The immense structural complexity of the human brain, which contains ~80 billion neurons and trillions of synapses, makes it challenging to parse out how developmental mechanisms affect brain function. Zebrafish serves as a more accessible vertebrate model to explore this problem, as its brain is smaller (~100,000 neurons in the larvae) and optically translucent. Furthermore, more than 70 percent of human disease genes have functional homologs in zebrafish, making it possible to generate disease-specific zebrafish models to investigate the pathophysiology of human disorders. In recent studies, we have used genome-targeting techniques (TALEN and CRISPR) to generate zebrafish mutants that elucidate the neurological and molecular causes of human diseases.

We have a long-standing interest in developing new tools and reagents for visualizing anatomy, development, and neuronal connectivity (e.g.

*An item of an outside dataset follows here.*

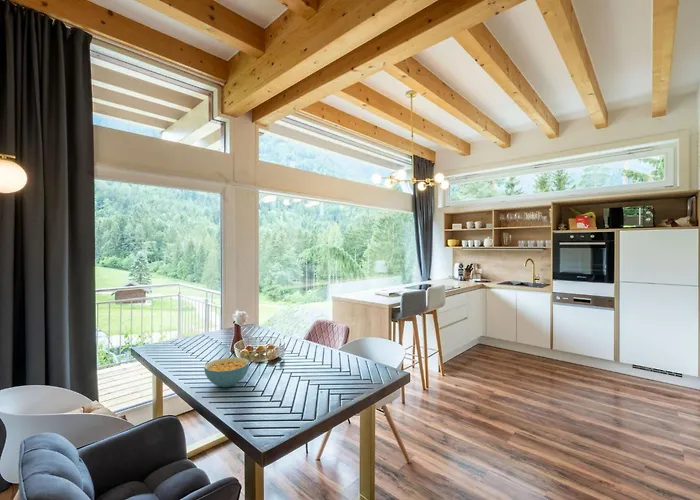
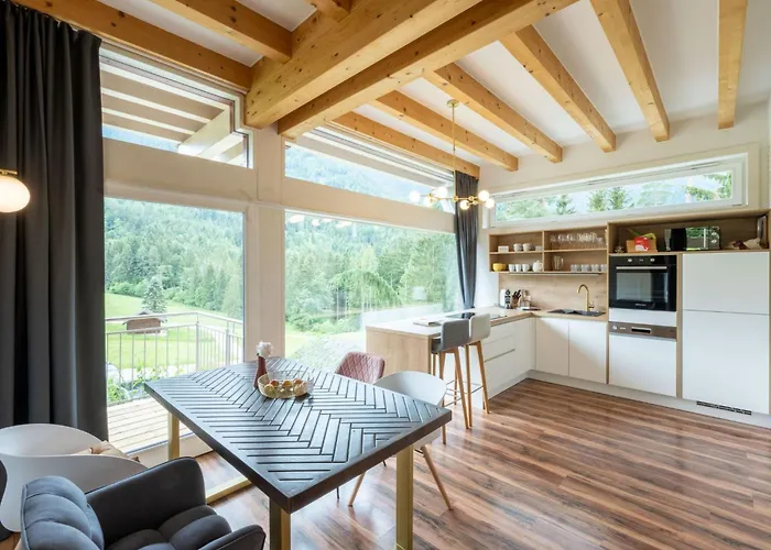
- cereal bowl [203,356,250,388]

Brainbow and transsynaptic neural circuit tracers). We have developed viral neural circuit tracing tools that combine cell-type-specific targeting, axonal tracing, and physiological analyses. The application of these tools will allow rapid and systematic mapping of the zebrafish brain and provide an entry point to understand how genes affect connectivity in neuropsychiatric disorders.

The brain rapidly adapts to external and internal changes, or stressors, to avoid potential harm and maintain homeostasis. One of the central pathways controlling stress response is the hypothalamus-pituitary-adrenal (HPA) axis. Dysregulation of the HPA axis has been linked to stress-associated disorders such as anxiety and depression. We are interested in how intercellular communication between neurons and glial cells controls the development of the HPA axis and identify the molecular mediators that may be targeted to alter the resilience and susceptibility of the HPA axis to early-life stressors.